PAGE TEXT Start Marker

Gatekeepers, for example, control the information flow from one family
member to another. Purse holders control the flow of money from within
the household. If a child expresses desire for a particular product to
his or her mother but the mother (gatekeeper) never tells the father
(purse holder), the child may not get the product. These decision-making
roles can also change from one family type to another; therefore,
understanding different family types is helpful.
Over the past several years, family types have drastically changed
from "nuclear families" to much more diverse family types.
These types include "fragmented" families that have a single
parent; "blended" families that include step-parents and
step-siblings; extended families that include extended family members
(aunts, uncles, cousins) also living in the same household; and
"intact" families that consist of two parents and one or more
children (Tinson, Nancarrow, Brace, 2008). Depending on the family type,
each individual family member may have more influence (in the case of
fragmented families) or less influence (in the case of extended
families) the number of people weighing in on a particular decision.
The evolution of family decision making over time has been well
researched. As women are spending more time outside the household and in
the workplace, there has been a shift in who makes the purchase
decisions in the household. Women have much more influence than they did
in the past, specifically in areas that used to be male-dominated like
the search for information, evaluation of alternatives, and final
decision making. Furthermore, men are gaining influence within areas
that used to be considered female-dominated, like childcare and grocery
selection (Belch and Willis, 2001). Therefore, purchasing a booster
seat, which may have traditionally been considered a female-dominated
choice, may be more likely to be done by the man of the family.

PAGE TEXT End Marker

■ PROBLEMS AND TASKS:
(1) Reproduce word for word the stretch of the passage on family decision making from "Gatekeepers, for example, control" through "diverse family types.".
(2) In the passage on family decision making, what do purse holders control?

INFORMATION GIVEN Start Marker

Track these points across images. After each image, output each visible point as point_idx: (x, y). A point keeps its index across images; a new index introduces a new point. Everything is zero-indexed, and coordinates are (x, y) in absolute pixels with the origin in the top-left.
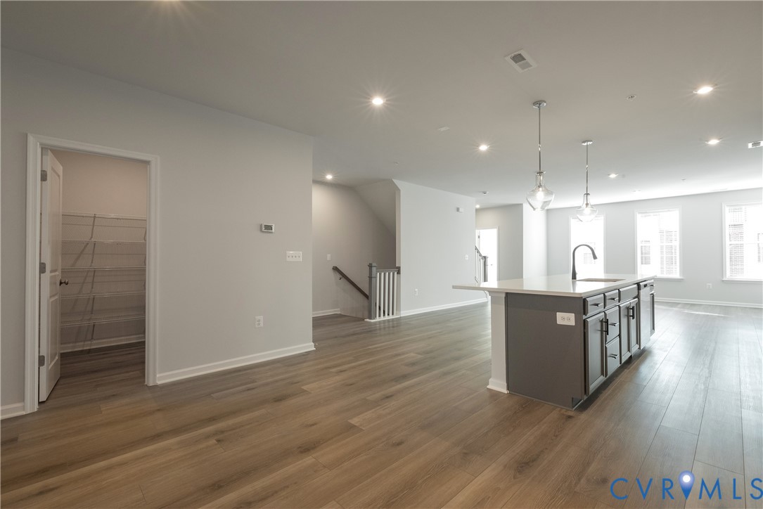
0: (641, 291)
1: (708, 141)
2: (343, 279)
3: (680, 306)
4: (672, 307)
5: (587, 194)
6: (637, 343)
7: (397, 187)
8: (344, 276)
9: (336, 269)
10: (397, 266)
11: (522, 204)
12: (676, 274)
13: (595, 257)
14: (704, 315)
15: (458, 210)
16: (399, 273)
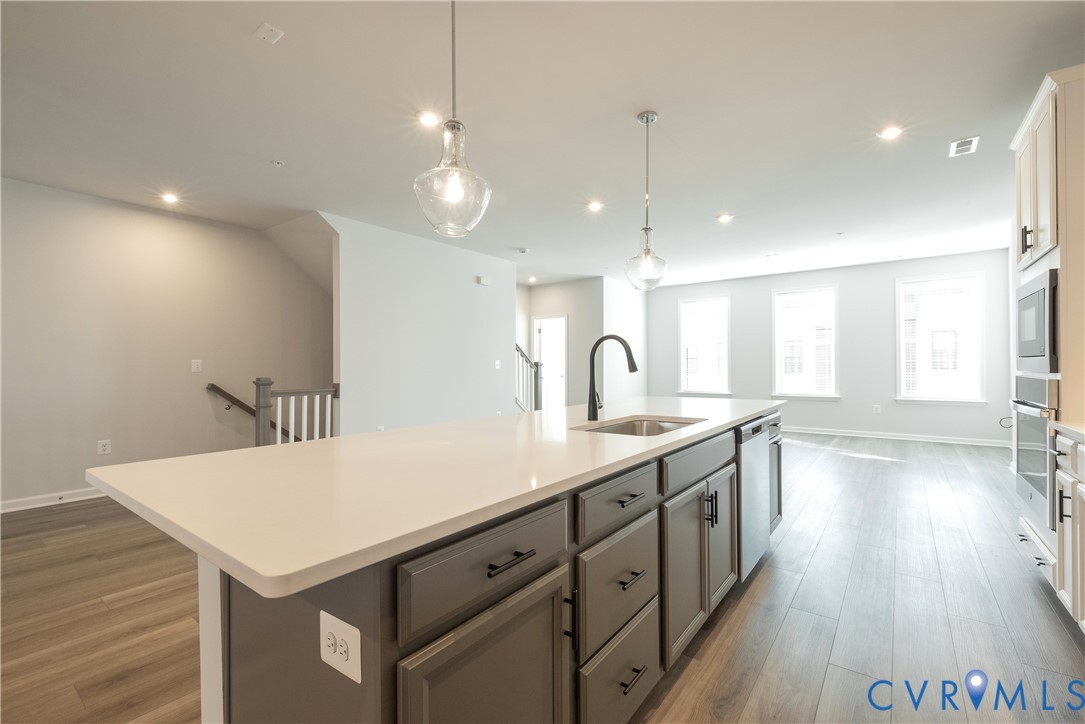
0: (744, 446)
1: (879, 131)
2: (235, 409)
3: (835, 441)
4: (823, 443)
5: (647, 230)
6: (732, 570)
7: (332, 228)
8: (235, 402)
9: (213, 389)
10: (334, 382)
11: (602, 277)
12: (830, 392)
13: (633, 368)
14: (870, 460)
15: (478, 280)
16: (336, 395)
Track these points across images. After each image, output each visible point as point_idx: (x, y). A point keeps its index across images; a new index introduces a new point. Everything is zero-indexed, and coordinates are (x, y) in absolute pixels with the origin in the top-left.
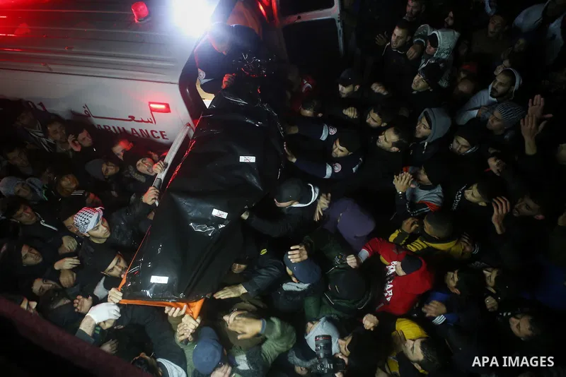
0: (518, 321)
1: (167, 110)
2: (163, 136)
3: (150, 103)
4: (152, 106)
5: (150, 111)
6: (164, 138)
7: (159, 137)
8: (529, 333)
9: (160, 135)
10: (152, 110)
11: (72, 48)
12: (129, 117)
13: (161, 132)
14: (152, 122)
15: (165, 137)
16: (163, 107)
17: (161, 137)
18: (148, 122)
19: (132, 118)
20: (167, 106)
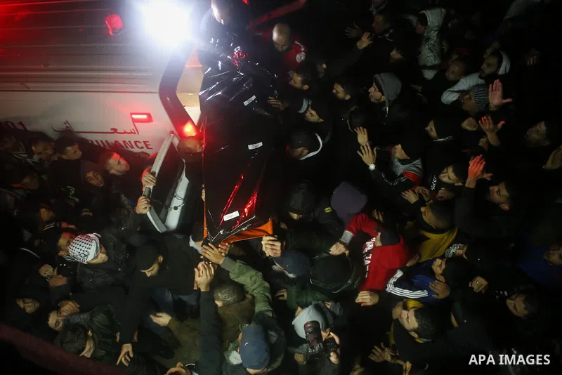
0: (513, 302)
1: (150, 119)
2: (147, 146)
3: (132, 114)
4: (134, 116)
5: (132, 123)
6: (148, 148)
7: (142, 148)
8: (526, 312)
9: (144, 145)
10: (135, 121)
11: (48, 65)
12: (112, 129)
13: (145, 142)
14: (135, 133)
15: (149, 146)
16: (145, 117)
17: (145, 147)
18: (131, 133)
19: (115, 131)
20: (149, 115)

INFORMATION GIVEN End Marker

■ ANSWERS TO THE EXERCISE:
(1)
Gatekeepers, for example, control the information flow from one family
member to another. Purse holders control the flow of money from within
the household. If a child expresses desire for a particular product to
his or her mother but the mother (gatekeeper) never tells the father
(purse holder), the child may not get the product. These decision-making
roles can also change from one family type to another; therefore,
understanding different family types is helpful.
Over the past several years, family types have drastically changed
from "nuclear families" to much more diverse family types.

(2) The flow of money from within the household.